You might check out: How many dimensions are there?
The fact that we can’t imagine such dimensions visually doesn’t mean they don’t exist. Deep down inside, we can’t visually imagine subatomic activity either (we think of an electron as a point zipping around a nucleus, for instance) but that doesn’t mean it ain’t real.
The analogy of ant crawling on orange helps us to draw analogies.
Einstein predicted that large mass (gravity) causes a bend (distortion) in space. This has been tested, measuring the position of a star, and then the same star when the sun was in between (like, during a solar eclipse). The position of the star seemed to change when the sun was in the way; the mass (gravity) of the sun was bending the space, so that the light from the star didn’t come “straight” to earth. [/oversimplification]

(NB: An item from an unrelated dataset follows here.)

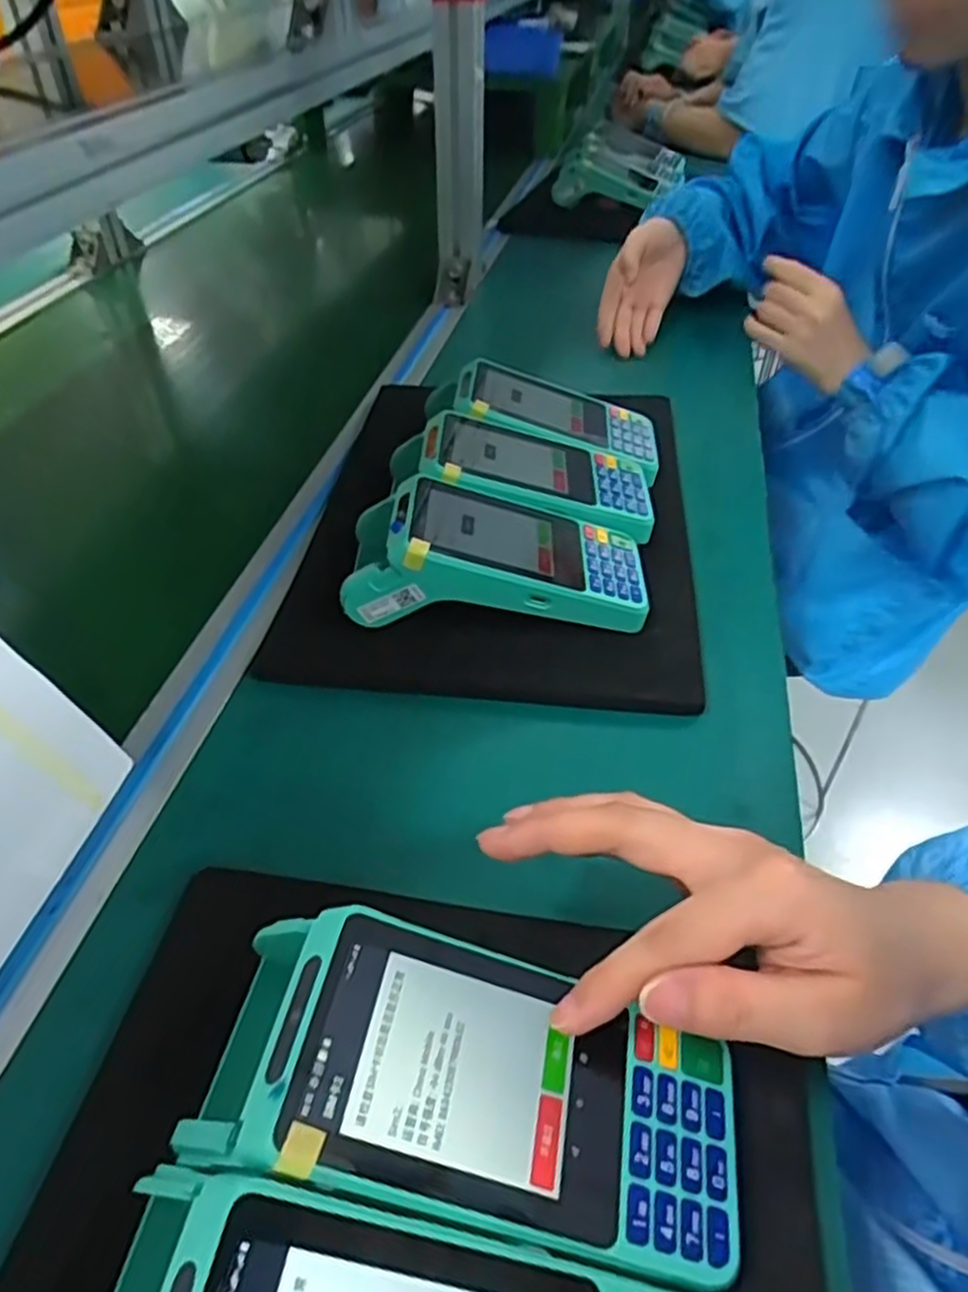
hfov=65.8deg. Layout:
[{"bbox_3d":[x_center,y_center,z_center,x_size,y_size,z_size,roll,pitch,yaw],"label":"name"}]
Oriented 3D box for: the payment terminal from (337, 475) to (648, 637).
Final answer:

I thought that experiment demonstrated that
gravity bent light, not space itself.
I know gravity is believed to do that too,
but I thought that solar eclipse/star
position thing was about light, not space
itself.
Light follows the shape of space. IOW, if space is curved, the light will also curve.
It’s possible, I hear, that light (electromagnetic energy) is conducted by three-dimensional space, similar to (but not exactly like) electricity being conducted by copper or aluminum or any other non-insulator.
It’s part of a theory that there may, indeed, truly be another universe that we cannot see because light cannot travel across the “bulk,” as it’s called, that separates this universe from the other. However, gravity may be able to cross this non-conducting “bulk” and the effects of this etra-universal gravity may account for the “missing mass” or “dark matter” phenomenon.
I posted this theory on this topic last month on another thread.
Feel free to correct me at any time. But don’t be surprised if I try to correct you.
See what happens, boys and girls, when you leave out ONE zero?
Feel free to correct me at any time. But don’t be surprised if I try to correct you.
OK, I’m starting to get the more-than-three-dimensions thing. It’s kind of like Magic Eye, tho, if I think about it too hard I lose it.
Is it like this: If I put my fingertip on the tabletop in front of me, I can describe its exact location by specifying latitude, longitude, distance from (for example) the center of the Earth, and a point in time; but if there is another dimension I don’t know about then I could actually be describing two or more points.
Then, if space is curved, what appears to me to be a straight line is actually curved if I could view it in terms of that extra dimension?
You’ve got it Southern.
My brane… er… brain hurts!
Posted by tanstaafl
I don’t know about anyone else, but this cracked me up. 
Does that make me overeducated and weird? Probably.
Where else can you read good topology puns, if not for the SDMB?
“If you prick me, do I not…leak?” --Lt. Commander Data
Saltire, you’re overeducated and weird.
Now I have to find my college topology textbook because I absolutely do not remember what a brane is. And that was one of my favorite classes. My mind is going … I can feel it …
my mother said this would happen
That’s not quite correct. We are four dimensional beings, but we only perceive three dimensions. Or, more accurately, we perceive all four dimensions but put one of the dimensions into a special “time” category, and don’t realize that it is a dimension. Even once we factor in the fourth dimension, the universe is still curved.